The Book’s Structure

Penton tackles the story of the Jehovah’s Witnesses in three sections:

  1. History. Starting with the Adventist Milieu of the 19th Century, Penton presents a clear and detailed history of the movement through 1985. An extra chapter in the 2nd edition describes the Witnesses from 1985 through 1997.
  2. Theology. Jehovah Witness theology is notoriously difficult to describe because it’s issued by fiat from head office and often contradicts earlier doctrine. Penteon eschews traditional systematic theological categories and proceeds from sources of authority. This allows him to present a truer picture of Jehovah Witness doctrine than you would get by slotting it into traditional fields.
  3. Sociology. Penton shows, ironically, how the governing structure of the Jehovah’s Witnesses conforms quite closely to the Roman Catholic hierarchy. The social pull that head office has on its members along with the power it wields to squash all dissent and questioning is clearly described.

Things I Learned

Many things struck me as fascinating in this study. Here are a few things I learned:

  1. The role of eschatology. The title of the book describes the defining feature of Jehovah’s Witnesses. They consistently pin their hopes on dates in the future which come and go and are then reinterpreted. 1873 was going to be the end of human existence. In 1874, Jesus was to return. In 1878, Jesus was to return in power. In 1881, Babylon the Great was to fall, meaning the end of false religious influence on the church. In 1914, the world was supposed to end. (Coincidentally, the advent of the Great War boosted their belief in this date.) In 1918, worldwide anarchy was to break out.
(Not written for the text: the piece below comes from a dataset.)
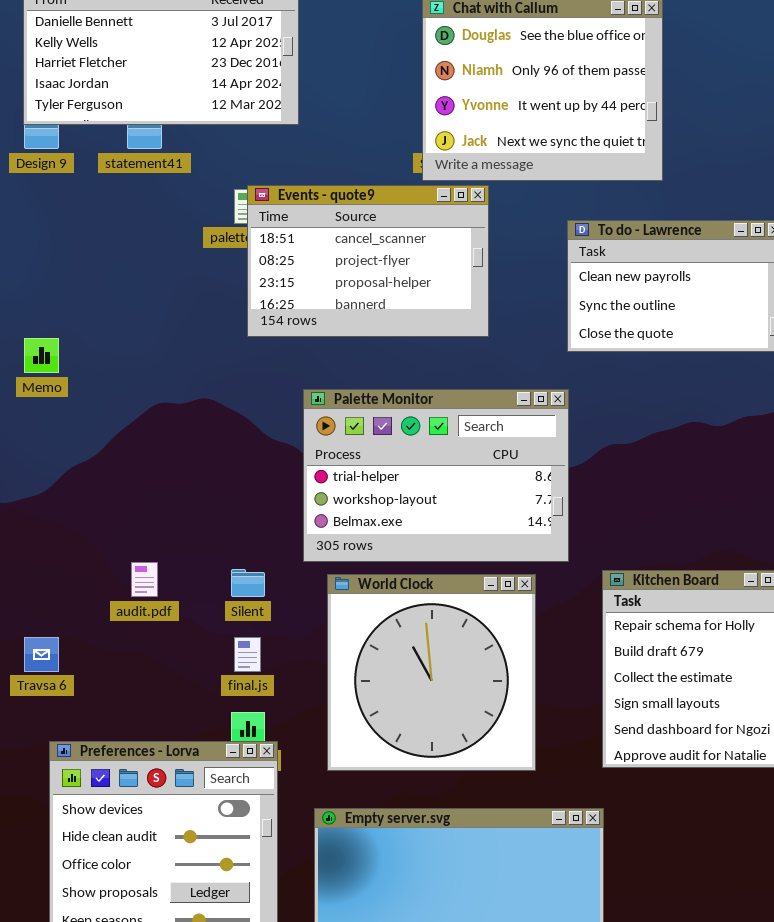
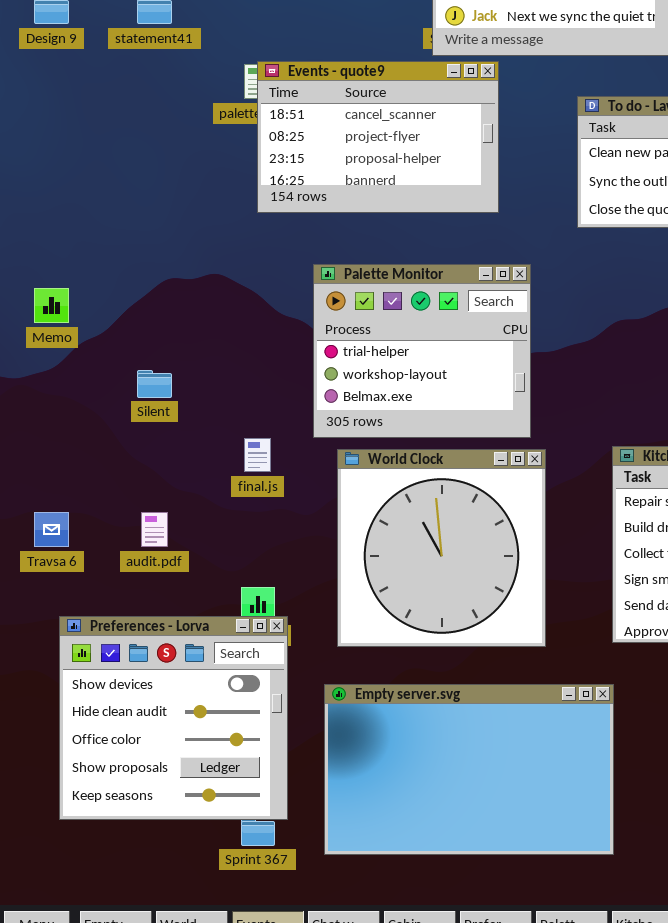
Memo: [24,338,59,373] -> [34,288,69,323], moved
Palette Monitor: [303,389,569,562] -> [313,264,531,438], resized
audit.pdf: [131,562,158,597] -> [141,512,168,547], moved
Silent: [231,569,265,597] -> [137,370,172,398], moved
final.js: [234,637,261,672] -> [244,438,271,472], moved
In 1931, God would establish his kingdom in power on earth. These dates have all passed without greater significance. The timeline has been readjusted. The latest significant date was 1975, “the end of 6,000 years of human existence” (199).
  2. The importance of literature. The Watchtower Bible and Tract Society of New York is massively prolific. “In 1983 alone they distributed 53,517,808 Bibles, books, and booklets around the world, plus 460,072,255 copies of the Awake! and Watchtower magazines” (231). Despite labeling themselves as an organization dedicated to Scripture, Witnesses are expected to read far more Watchtower publications than scripture.
  3. The transformation from Russel to Rutherford. Charles T. Russell, the founder of what would become the Jehovah’s Witnesses was a generally likable character (despite his marriage issues). He was open to Christians of other stripes while still believing his revelations were the most accurate. When he died, J. F. Rutherford used political subterfuge and outright strong-arm tactics to install himself as Russel’s heir. Despite persistent alcoholism and very questionable morality, this man single-handedly transformed the organization from a movement of Bible Students to an army of door-to-door Witnesses.
  4. The ruthless exercise of control. The tactics used to squash all discontent are brutal. Take for example, Raymond V. Franz. The nephew of then President Frederick W. Franz, he started questioning doctrine and started looking for some sort of reformation. While he went on holidays, Frederick conducted a series of interviews with all of his nephew’s acquaintances. He returned from holidays to disfellowshipment. Those who talked with him were disfellowshiped. Some lost their livelihood when salespeople were instantly cut off from their entire social network.

Concluding Thoughts

Now that I’ve had time to think through the book, I’ve come to some conclusions. This book was written in 1985 and updated in 1997. I wonder what happened in the years following. Penton’s inside information and investigative skills provide a level of accuracy and detail you can’t find in official outlets.

The severe role of control on the lives of Jehovah’s Witnesses has made me change my outlook when in conversation with them. When you discuss doctrine with a Jehovah’s Witness, you cannot expect them to merely shift their belief—you’re asking them to leave their friends, family, and social network behind.

Apocalypse Delayed is one of the most insightful and genuinely interesting books of religious history that I’ve read. I recommend it highly to anyone.

—M. James Penton, Apocalypse Delayed: The Story of Jehovah’s Witnesses 2nd ed. (Toronto: University of Toronto Press, 1985, 1997).